We’re pleased to share the latest SPARC brief, Implementing Trauma-Informed Practices in Child Welfare. Authored by Eva J. Klain and Amanda R. White, ABA Center on Children and the Law, this brief highlights the effects of trauma on child wellbeing and provides practice recommendations and examples of specific initiatives to guide transformation of the system.
According to the 2012 Report of the Attorney General’s National Task Force on Children Exposed to Violence, 46 million children living in the United States will have their lives affected by violence, crime, abuse, or psychological trauma this year. The Task Force recommends that every professional or advocate serving children exposed to violence and psychological trauma learn and provide trauma-informed care and trauma-focused services.
Child welfare system stakeholders, and the children and families they serve, can greatly benefit from integrating trauma knowledge into their policies and practices and thereby improve outcomes for abused and neglected children.

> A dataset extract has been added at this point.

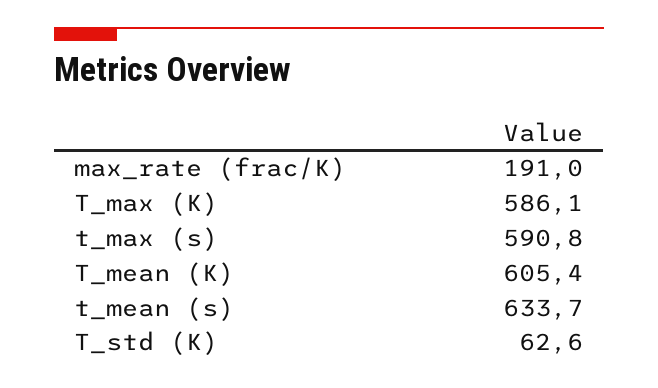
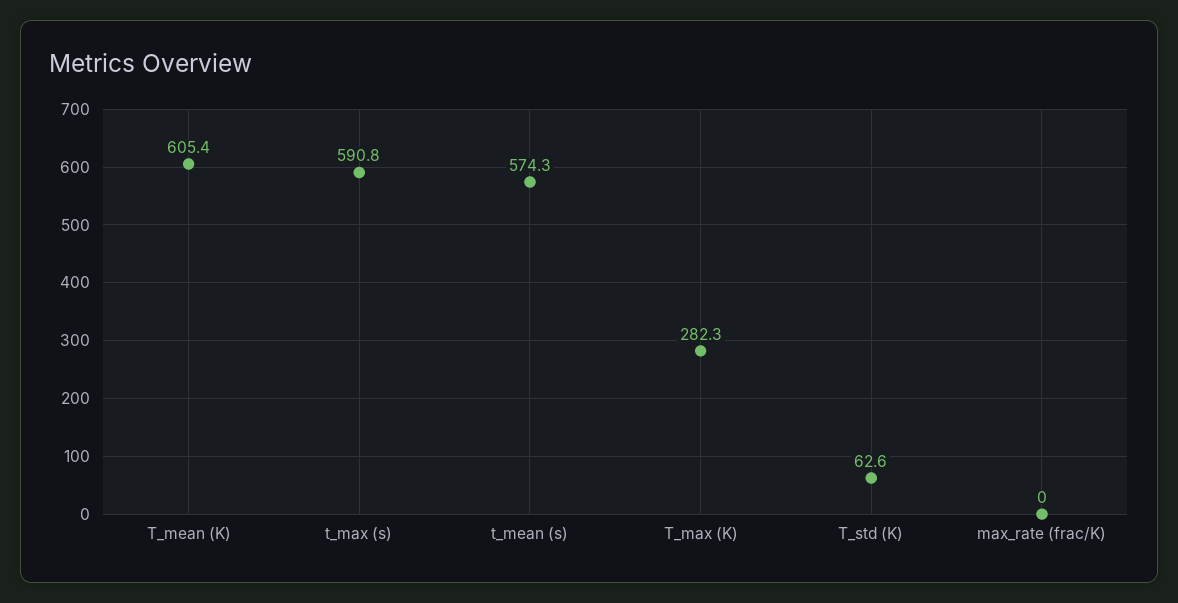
max_rate (frac/K): 191 -> 0
T_max (K): 586.1 -> 282.3
t_mean (s): 633.7 -> 574.3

Trauma-specific interventions go beyond treating the symptoms of trauma, such as mental health disorders, and focus on the interplay between trauma and its consequences. This approach includes providing children with a sense of control and hope, and requires the involvement of all stakeholders working with the child, including caseworkers, lawyers, judges, providers, birth parents, and caregivers (foster parents and kinship caregivers). Such trauma-informed practices present an excellent opportunity for improving child welfare outcomes.